DATA EXTRACTS:
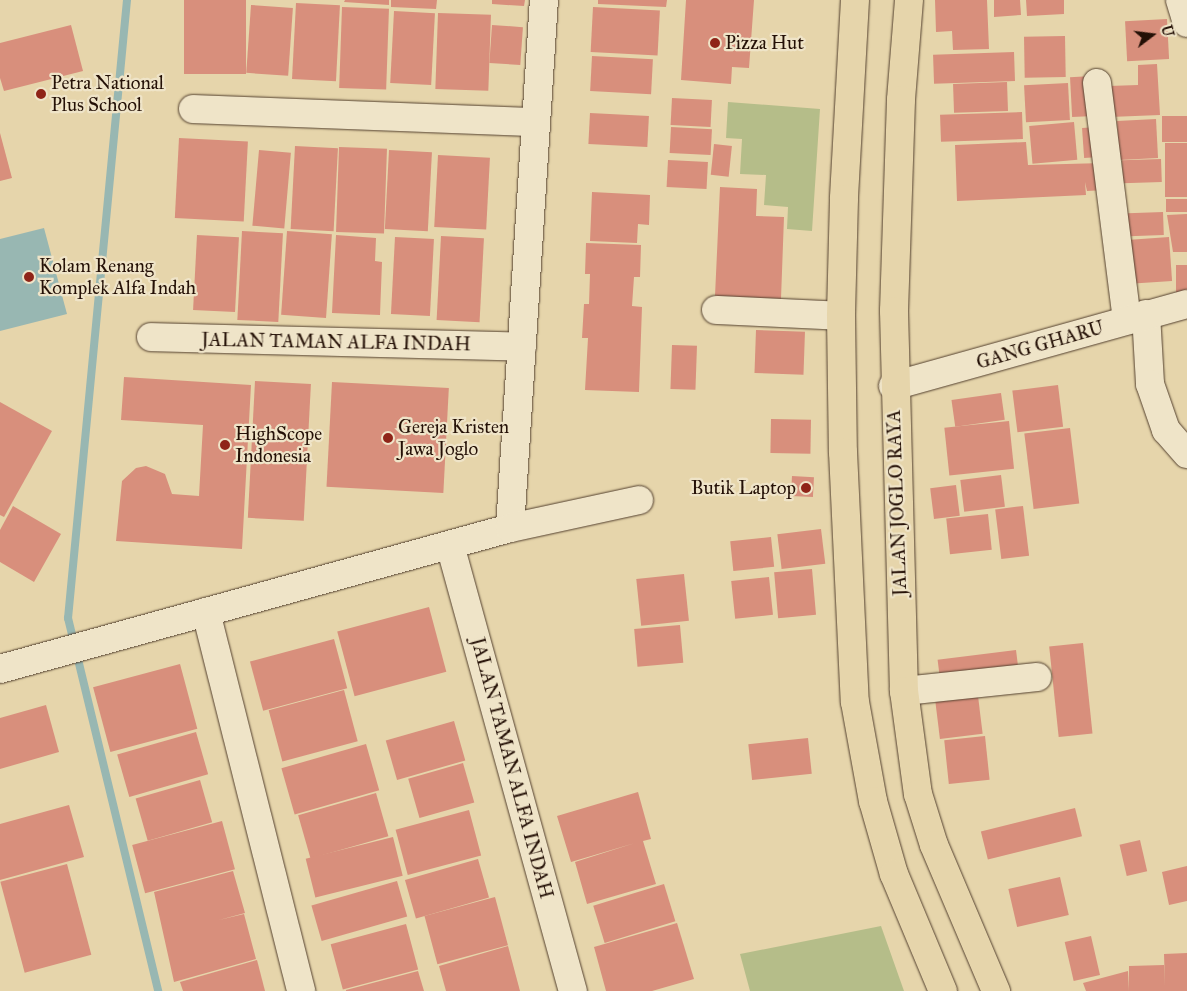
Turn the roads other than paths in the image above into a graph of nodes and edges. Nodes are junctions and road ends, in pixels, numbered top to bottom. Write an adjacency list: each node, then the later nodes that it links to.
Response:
1 (544, 0): 8 (street)
2 (855, 0): 11 (main road)
3 (909, 0): 15 (main road, JALAN JOGLO RAYA)
4 (1180, 0): 5 (street)
5 (1187, 23)
6 (1096, 83): 12 (street)
7 (193, 108): 8 (street)
8 (536, 122): 14 (street)
9 (1187, 304): 12 (street, GANG GHARU)
10 (716, 310): 11 (street)
11 (842, 316): 26 (main road)
12 (1136, 317): 15 (street, GANG GHARU); 16 (street)
13 (151, 337): 14 (street, JALAN TAMAN ALFA INDAH)
14 (522, 347): 18 (street)
15 (893, 386): 23 (main road, JALAN JOGLO RAYA)
16 (1187, 454)
17 (639, 500): 18 (street)
18 (510, 528): 19 (street)
19 (450, 545): 20 (street); 25 (street, JALAN TAMAN ALFA INDAH)
20 (206, 612): 21 (street); 24 (street)
21 (1, 667)
22 (1037, 677): 23 (street)
23 (904, 691): 27 (main road, JALAN JOGLO RAYA)
24 (301, 991)
25 (573, 991)
26 (943, 991)
27 (996, 991)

WHAT NEEDS TO BE DONE: Should the entries hold any pictures, please omit those and print the remaining text exactly.

EXERCISE RESULT:
Turn the roads other than paths in the image above into a graph of nodes and edges. Nodes are junctions and road ends, in pixels, numbered top to bottom. Write an adjacency list: each node, then the later nodes that it links to.
Response:
1 (544, 0): 8 (street)
2 (855, 0): 11 (main road)
3 (909, 0): 15 (main road, JALAN JOGLO RAYA)
4 (1180, 0): 5 (street)
5 (1187, 23)
6 (1096, 83): 12 (street)
7 (193, 108): 8 (street)
8 (536, 122): 14 (street)
9 (1187, 304): 12 (street, GANG GHARU)
10 (716, 310): 11 (street)
11 (842, 316): 26 (main road)
12 (1136, 317): 15 (street, GANG GHARU); 16 (street)
13 (151, 337): 14 (street, JALAN TAMAN ALFA INDAH)
14 (522, 347): 18 (street)
15 (893, 386): 23 (main road, JALAN JOGLO RAYA)
16 (1187, 454)
17 (639, 500): 18 (street)
18 (510, 528): 19 (street)
19 (450, 545): 20 (street); 25 (street, JALAN TAMAN ALFA INDAH)
20 (206, 612): 21 (street); 24 (street)
21 (1, 667)
22 (1037, 677): 23 (street)
23 (904, 691): 27 (main road, JALAN JOGLO RAYA)
24 (301, 991)
25 (573, 991)
26 (943, 991)
27 (996, 991)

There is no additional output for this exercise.